GigaAMv3-preview / README.md
Ar4ikov's picture
Enhance token handling in Gradio app
f8fd37e

A newer version of the Gradio SDK is available: 6.0.2

Upgrade
metadata
title: GigaAMv3 Preview
emoji: 🔥
colorFrom: red
colorTo: green
sdk: gradio
sdk_version: 6.0.0
app_file: app.py
pinned: false
license: mit
short_description: Interactive Gradio Space demonstrating ai-sage/GigaAM-v3 ASR
hf_oauth: true
hf_oauth_scopes:
  - read-repos

GigaAM-v3 Gradio demo

This Space demonstrates the ai-sage/GigaAM-v3 Russian ASR models built on top of a Conformer encoder and HuBERT-CTC objective. The demo lets you:

  • upload or record audio (WAV/MP3/FLAC) directly in the browser,
  • choose between the ctc, rnnt, e2e_ctc, and e2e_rnnt checkpoints,
  • switch between a fast single-pass mode and a segmented long-form mode that returns timestamps.

The end-to-end variants (e2e_*) produce punctuated, normalized text, while the classic CTC/RNN-T checkpoints return raw transcriptions with lower latency. Long-form mode uses model.transcribe_longform and requires a Hugging Face token with access to pyannote/segmentation-3.0.

Short-form limits & audio pre-processing

  • model.transcribe in GigaAM supports clips roughly up to 25 seconds despite the UI limit of 150 seconds.
  • All incoming audio (upload + microphone) is automatically converted to mono PCM at 16 kHz before inference to match the recommendation from the official repo.
  • If a clip exceeds the short-form limit, the app transparently switches to segmented mode (requires an auth token) instead of failing with "Too long wav file".

Requirements

  • Python 3.10
  • PyTorch / torchaudio 2.8.0
  • transformers==4.57.1
  • gradio==6.0.0 (see requirements.txt for the full list)
  • Optional: set HF_TOKEN (or HUGGINGFACEHUB_API_TOKEN) if you want to use the segmented mode or access private weights.

Running locally

python -m venv .venv
source .venv/bin/activate  # or .venv\Scripts\activate on Windows
pip install -r requirements.txt

# optional – needed for long-form segmentation
export HF_TOKEN=<your_hf_token>

python app.py

Open the printed URL (default http://127.0.0.1:7860) and start transcribing.

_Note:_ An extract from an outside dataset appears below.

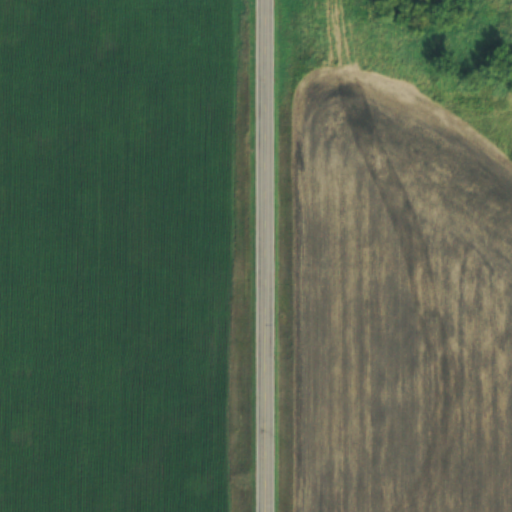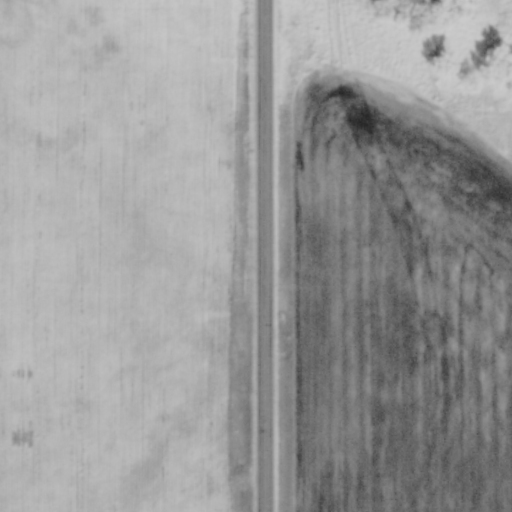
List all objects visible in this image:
road: (263, 256)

Authentication & user tokens

This Space enables the Hugging Face OAuth flow (see Spaces OAuth docs). When you click the "Sign in with Hugging Face" button in the UI:

  • The returned access token is stored only in your session and used to access pyannote/segmentation-3.0 for long-form transcription.
  • You can sign out at any time, or rely on the space-level HF_TOKEN secret if provided by the maintainer.
  • Without a token you can still run the short-form mode (<25 s) but segmented transcription is disabled.

Deploying to Hugging Face Spaces

  • Keep the YAML front matter above so Spaces can infer the runtime.
  • Upload app.py, requirements.txt, and runtime.txt.
  • Configure an HF_TOKEN secret in Settings → Variables if you want segmented mode to work for everyone.
  • Assign CPU Upgrade or GPU hardware for heavy, long-form workloads.
  • (Optional) Leave hf_oauth: true in the metadata to enable the built-in "Sign in with HF" button powered by OAuth/OpenID Connect.

For more options (custom hardware, scaling, telemetry), review the Spaces configuration reference.